Há uma segunda revolução, como foi a conquista da América pelos europeus, que nos deu ingredientes como tomate e milho. É uma verdadeira loucura, hoje em dia podemos mandar vir produtos do Japão, dos Estados Unidos, do Peru, e chegam em seguida. A distância não existe. Isso é bom ou ruim? Tudo é relativo. Outro dia comi umas cerejas chilenas em Barcelona, e eram das melhores que já provei. E daí que não é estação de cerejas? O importante é aplicar essas novidades respeitando nosso modo de cozinhar, nossos parâmetros.

18- Existem dois grandes caminhos para alcançar a harmonia de produtos e sabores: através da memória (deconstrução, conexão com o autóctono, adaptação, receitas modernas anteriores) ou através de novas combinações.

Essas são as duas linhas básicas que seguimos no El Bulli, e creio que seja assim também em todas as partes do mundo.

19 - Pontos de conexão com o mundo e a linguagem da arte.
Estamos nos enlaçando com o mundo artístico cada vez mais, embora a conexão sempre tenha existido, desde Escoffier, passando por Michel Bras.

20- Receitas são concebidas para que a harmonia funcione em pequenas porções.

Muitas das coisas que criamos, se fossem pratos grandes não serviriam.

21- A desconstextualização, a ironia a performance e o espetáculo são completamente lícitos, desde que não sejam superficiais, e que estejam ligados a uma reflexão gastronômica.

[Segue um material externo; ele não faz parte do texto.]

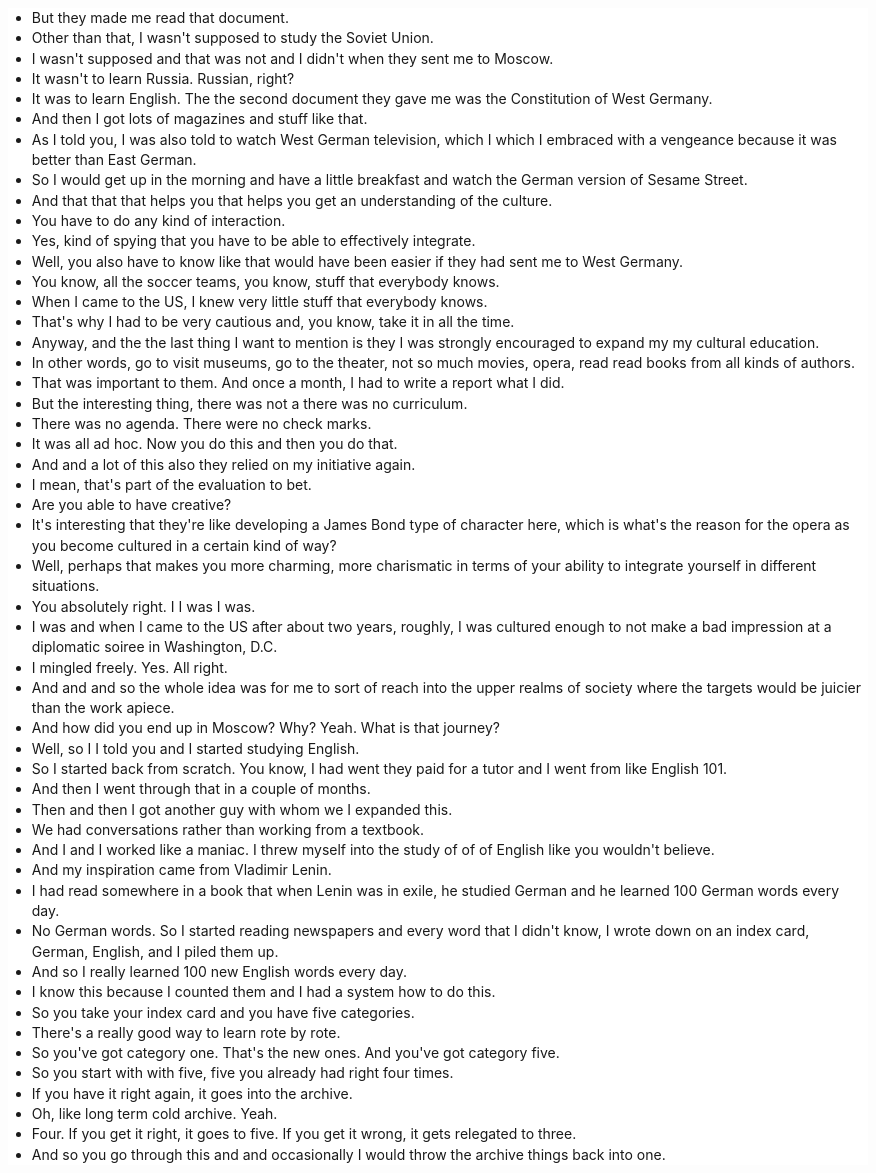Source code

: *  But they made me read that document.
*  Other than that, I wasn't supposed to study the Soviet Union.
*  I wasn't supposed and that was not and I didn't when they sent me to Moscow.
*  It wasn't to learn Russia. Russian, right?
*  It was to learn English. The the second document they gave me was the Constitution of West Germany.
*  And then I got lots of magazines and stuff like that.
*  As I told you, I was also told to watch West German television, which I which I embraced with a vengeance because it was better than East German.
*  So I would get up in the morning and have a little breakfast and watch the German version of Sesame Street.
*  And that that that helps you that helps you get an understanding of the culture.
*  You have to do any kind of interaction.
*  Yes, kind of spying that you have to be able to effectively integrate.
*  Well, you also have to know like that would have been easier if they had sent me to West Germany.
*  You know, all the soccer teams, you know, stuff that everybody knows.
*  When I came to the US, I knew very little stuff that everybody knows.
*  That's why I had to be very cautious and, you know, take it in all the time.
*  Anyway, and the the last thing I want to mention is they I was strongly encouraged to expand my my cultural education.
*  In other words, go to visit museums, go to the theater, not so much movies, opera, read read books from all kinds of authors.
*  That was important to them. And once a month, I had to write a report what I did.
*  But the interesting thing, there was not a there was no curriculum.
*  There was no agenda. There were no check marks.
*  It was all ad hoc. Now you do this and then you do that.
*  And and a lot of this also they relied on my initiative again.
*  I mean, that's part of the evaluation to bet.
*  Are you able to have creative?
*  It's interesting that they're like developing a James Bond type of character here, which is what's the reason for the opera as you become cultured in a certain kind of way?
*  Well, perhaps that makes you more charming, more charismatic in terms of your ability to integrate yourself in different situations.
*  You absolutely right. I I was I was.
*  I was and when I came to the US after about two years, roughly, I was cultured enough to not make a bad impression at a diplomatic soiree in Washington, D.C.
*  I mingled freely. Yes. All right.
*  And and and so the whole idea was for me to sort of reach into the upper realms of society where the targets would be juicier than the work apiece.
*  And how did you end up in Moscow? Why? Yeah. What is that journey?
*  Well, so I I told you and I started studying English.
*  So I started back from scratch. You know, I had went they paid for a tutor and I went from like English 101.
*  And then I went through that in a couple of months.
*  Then and then I got another guy with whom we I expanded this.
*  We had conversations rather than working from a textbook.
*  And I and I worked like a maniac. I threw myself into the study of of of English like you wouldn't believe.
*  And my inspiration came from Vladimir Lenin.
*  I had read somewhere in a book that when Lenin was in exile, he studied German and he learned 100 German words every day.
*  No German words. So I started reading newspapers and every word that I didn't know, I wrote down on an index card, German, English, and I piled them up.
*  And so I really learned 100 new English words every day.
*  I know this because I counted them and I had a system how to do this.
*  So you take your index card and you have five categories.
*  There's a really good way to learn rote by rote.
*  So you've got category one. That's the new ones. And you've got category five.
*  So you start with with five, five you already had right four times.
*  If you have it right again, it goes into the archive.
*  Oh, like long term cold archive. Yeah.
*  Four. If you get it right, it goes to five. If you get it wrong, it gets relegated to three.
*  And so you go through this and and occasionally I would throw the archive things back into one.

Cozinha para arte ou arte para cozinha? O limite é muito tênue, muito perigoso.

22- O menu degustação é nossa expressão na cozinha de vanguarda. A estrutura está viva e sujeita a mudanças. Aposta-se em conceitos como snacks, tapas, morphings, etc.
Isso no El Bulli está claríssimo, pois não temos outro menu senão esse, de degustação, com diversos snacks e pequenos pratos. Aliás, não temos um menu propriamente dito, assim como não faria sentido receber um menu num jantar na casa de amigos.

23- O conhecimento e/ou a colaboração com experts de diferentes campos (cultura gastronômica, história, desenho industrial, ciência) é primordial para nossa evolução.
Aqui está faltando citar, também, a indústria alimentícia. Sem dúvida nenhuma nos últimos anos nós cozinheiros nos aproximamos de gente de outras áreas, coisa que impulsionou toda essa revolução que estamos vendo.